Natürlich ist es knifflig. Bei der Bewegung der Himmelskörper muss man die diversen relativistischen Effekte berücksichtigen – aber auch wenn die Formeln kompliziert sind, funktionieren sie. Ruggiero und seine Kollegen haben die entsprechenden Gleichungen aufgestellt und dann in einer Simulation ausprobiert. Dazu haben sie das Parkes-Radioteleskop in Australien benutzt. Bzw. virtuell benutzt – denn damit die Methode wirklich funktioniert müsste man mit einem Teleskop vier Pulsare gleichzeitig beobachten können. Das klappt aber nicht. Noch nicht zumindest; zukünftige Anlagen wie das Square Kilometre Array werden das schaffen. In der Zwischenzeit wurde die ganze Sache per Computer simuliert und man hat einfach so getan, als könne das Parkes-Teleskop diese Simultanbeobachtungen machen. Mit den Daten vier realer Pulsare hat man dann bestimmt, wie sich die Position des Teleskops im Laufe von drei Tagen verändert hat. Das sieht dann (in einem heliozentrischen Koordinatensystem) so aus:
Das Bild zeigt nichts revolutionär Neues. Man sieht, wie sich das Teleskop mitsamt der Erde um die Sonne bewegt und wie es sich mit der Erde um deren Achse dreht. Aber das Bild zeigt, dass die Methode prinzipiell funktioniert! Und das gar nicht mal so schlecht. Die Genauigkeit der Positionsbestimmung wird im Prinzip nur durch die Genauigkeit begrenzt, mit der man die Ankunftszeit der Pulse messen kann.

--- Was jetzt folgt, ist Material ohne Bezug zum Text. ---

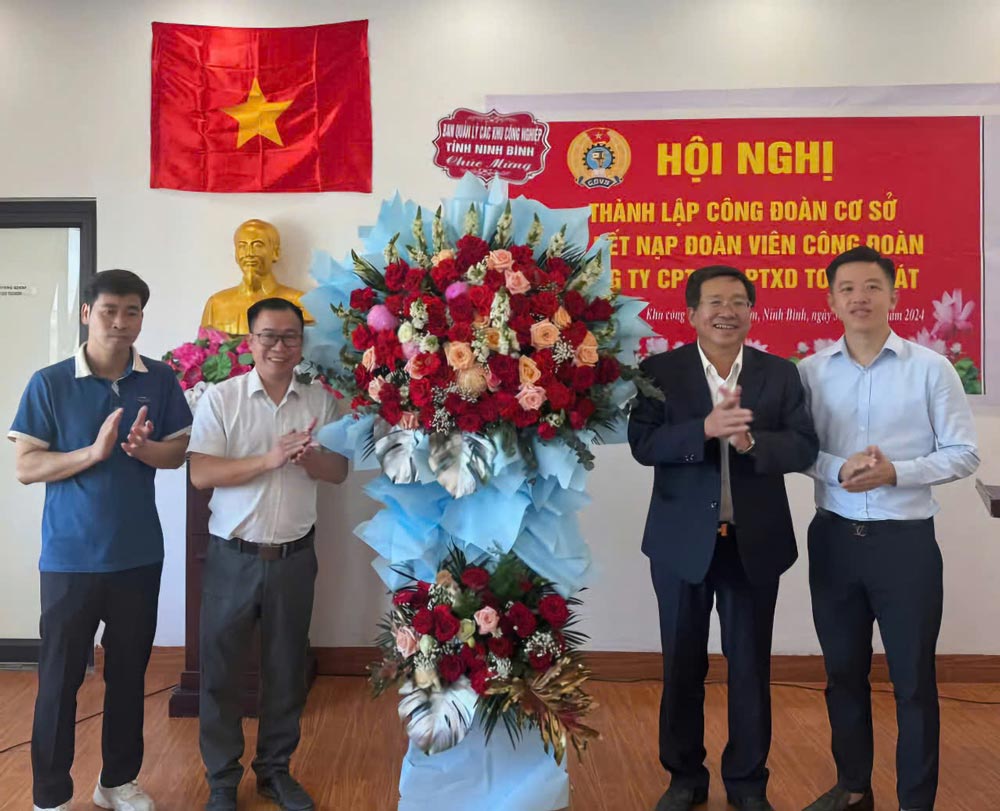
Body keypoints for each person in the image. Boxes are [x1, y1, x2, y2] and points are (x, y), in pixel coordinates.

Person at [628, 265, 819, 811]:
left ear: (752, 311)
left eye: (738, 301)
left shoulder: (779, 374)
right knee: (681, 662)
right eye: (714, 301)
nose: (726, 311)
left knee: (751, 665)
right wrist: (704, 432)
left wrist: (752, 442)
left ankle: (747, 782)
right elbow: (644, 443)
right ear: (692, 313)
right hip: (680, 543)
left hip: (752, 543)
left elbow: (804, 446)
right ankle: (684, 777)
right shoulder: (660, 372)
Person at [797, 247, 978, 811]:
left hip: (906, 547)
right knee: (842, 675)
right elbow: (802, 450)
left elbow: (964, 454)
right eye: (847, 288)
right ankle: (853, 788)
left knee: (914, 682)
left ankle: (915, 801)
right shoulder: (809, 372)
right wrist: (838, 468)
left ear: (894, 296)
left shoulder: (932, 368)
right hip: (834, 541)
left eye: (872, 287)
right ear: (830, 301)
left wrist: (896, 472)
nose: (860, 298)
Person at [8, 269, 192, 811]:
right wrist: (92, 452)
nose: (120, 321)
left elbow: (176, 452)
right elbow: (26, 466)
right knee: (59, 679)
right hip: (70, 558)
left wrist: (142, 450)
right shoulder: (50, 381)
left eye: (132, 311)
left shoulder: (159, 379)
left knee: (129, 675)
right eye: (110, 309)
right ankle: (49, 794)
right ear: (86, 312)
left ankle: (117, 783)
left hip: (138, 555)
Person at [188, 297, 347, 811]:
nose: (280, 346)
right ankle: (221, 780)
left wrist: (311, 457)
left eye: (290, 337)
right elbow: (202, 474)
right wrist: (270, 458)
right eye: (269, 336)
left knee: (285, 672)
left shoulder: (320, 402)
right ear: (250, 342)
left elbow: (340, 472)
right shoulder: (221, 398)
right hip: (233, 556)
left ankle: (275, 772)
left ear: (302, 343)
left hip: (295, 557)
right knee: (221, 673)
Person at [200, 219, 313, 335]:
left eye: (257, 245)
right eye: (242, 246)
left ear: (275, 253)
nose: (249, 253)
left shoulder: (300, 303)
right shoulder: (217, 304)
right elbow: (204, 347)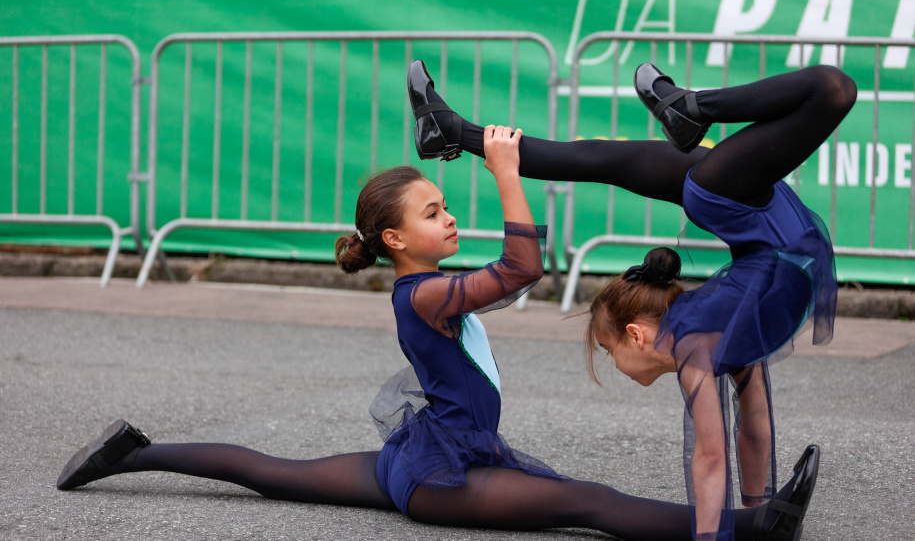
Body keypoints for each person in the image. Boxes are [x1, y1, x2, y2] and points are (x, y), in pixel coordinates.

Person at [58, 123, 816, 541]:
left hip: (412, 457)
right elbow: (520, 267)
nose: (449, 215)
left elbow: (505, 270)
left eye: (447, 204)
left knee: (275, 470)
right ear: (392, 239)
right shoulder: (424, 296)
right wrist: (506, 167)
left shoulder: (427, 290)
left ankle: (135, 449)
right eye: (432, 212)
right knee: (585, 502)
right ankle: (751, 530)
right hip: (436, 477)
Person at [408, 59, 856, 540]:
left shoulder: (704, 343)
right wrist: (757, 513)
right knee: (603, 156)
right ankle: (681, 108)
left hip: (753, 212)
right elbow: (752, 427)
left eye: (608, 349)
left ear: (636, 334)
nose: (612, 365)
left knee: (832, 88)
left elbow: (716, 452)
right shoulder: (717, 337)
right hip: (753, 211)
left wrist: (731, 524)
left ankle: (687, 107)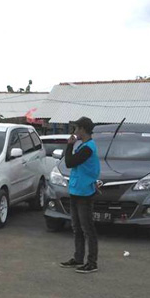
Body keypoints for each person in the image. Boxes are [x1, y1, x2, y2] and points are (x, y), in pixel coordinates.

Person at [59, 117, 101, 274]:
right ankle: (78, 258)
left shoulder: (88, 147)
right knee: (76, 227)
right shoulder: (83, 145)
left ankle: (92, 262)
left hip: (84, 192)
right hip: (76, 190)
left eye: (76, 128)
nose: (75, 131)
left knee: (87, 228)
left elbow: (69, 162)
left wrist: (69, 145)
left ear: (83, 129)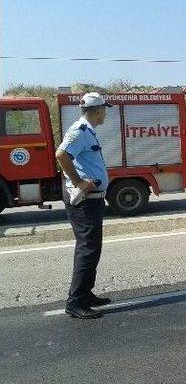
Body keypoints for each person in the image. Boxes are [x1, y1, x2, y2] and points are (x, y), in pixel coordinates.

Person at [55, 92, 111, 318]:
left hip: (93, 200)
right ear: (97, 110)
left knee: (92, 248)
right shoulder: (79, 131)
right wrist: (77, 181)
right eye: (104, 109)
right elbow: (61, 154)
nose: (105, 112)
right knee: (87, 249)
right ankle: (75, 302)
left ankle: (85, 294)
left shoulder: (88, 131)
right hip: (85, 202)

Natürlich wird es jetzt nicht gleich nächstes Jahr GPS-Geräte geben, die statt Satelliten die Daten von Pulsaren benutzen… So ein Radioteleskop lässt nicht so einfach in ein kleines Gerät packen. Und vermutlich wird die Navigation über Satelliten immer einfach und komfortabler sein. Aber wenn es um die Navigation von interplanetaren/interstellaren Raumsonden geht, dann ist das was anderes. Hier könnte die Positionsbestimmung durch Pulsare in Zukunft vielleicht wirklich eine Rolle spielen. Auch hier wird man noch viel forschen müssen. Aber zumindest weiß man schonmal, dass es prinzipiell funktioniert.